**Testo fornito**
%%

Chen Ruifeng è il nuovo capo dell’Amministrazione Statale per gli Affari Religiosi (SARA). La nomina è arrivata il 24 marzo, come riportato dal sito web del Dipartimento di Lavoro del Fronte Unito del Partito Comunista Cinese (PCC).

 

Chen sostituisce Cui Maohu, rimosso nei giorni scorsi e sotto indagine per presunte gravi infrazioni disciplinari e di legge: le autorità usano di solito questa espressione per indicare un caso di corruzione.

 

Il 56enne Chen nasce nella provincia dello Shandong ed entra a far parte del Partito nel 1989. È scelto come vice segretario del PCC a Wuhan (Hubei) nel 2016, per ottenere un anno dopo la carica di vice sindaco. Nel luglio 2020 è promosso al Comitato permanente dell’ufficio provinciale del Partito nel Qinghai.

%%

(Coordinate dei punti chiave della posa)
%%

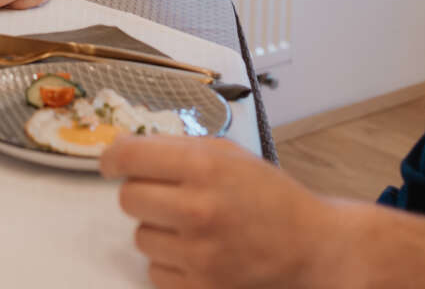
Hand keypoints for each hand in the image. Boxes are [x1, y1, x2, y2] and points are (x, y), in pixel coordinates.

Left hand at [101, 135, 348, 288]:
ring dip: (158, 230)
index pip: (129, 157)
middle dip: (142, 194)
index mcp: (203, 167)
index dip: (113, 159)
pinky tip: (197, 253)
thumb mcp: (227, 154)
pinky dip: (170, 263)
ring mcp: (199, 253)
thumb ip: (176, 148)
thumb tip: (123, 149)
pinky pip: (155, 271)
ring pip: (140, 237)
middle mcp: (198, 209)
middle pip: (128, 199)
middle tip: (166, 196)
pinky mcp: (202, 287)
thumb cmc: (267, 194)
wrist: (312, 246)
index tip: (112, 164)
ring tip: (190, 227)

%%

**Consegna 1**
Riporta il passo del testo sulla nomina di Chen Ruifeng da "Chen Ruifeng è" fino a "Comunista Cinese (PCC)." incluso.
**Consegna 2**
Riprendi il testo sulla nomina di Chen Ruifeng e proseguilo dal punto in cui si interrompe.
I dati non hanno alcun ruolo in ciò che viene richiesto.

**Risposta 1**
Chen Ruifeng è il nuovo capo dell’Amministrazione Statale per gli Affari Religiosi (SARA). La nomina è arrivata il 24 marzo, come riportato dal sito web del Dipartimento di Lavoro del Fronte Unito del Partito Comunista Cinese (PCC).

**Risposta 2**
 

La nuova guida della SARA è diventato anche uno dei vice direttori del Dipartimento di lavoro del Fronte unito. In precedenza l’Amministrazione per gli affari religiosi era nota come «Ufficio Affari Religiosi», un organismo indipendente sotto l’autorità del Consiglio di Stato (il governo centrale).

 

Nel marzo 2018 è passata sotto il diretto controllo del PCC, servendo in sostanza da braccio esecutivo del Fronte unito per il controllo delle attività religiose.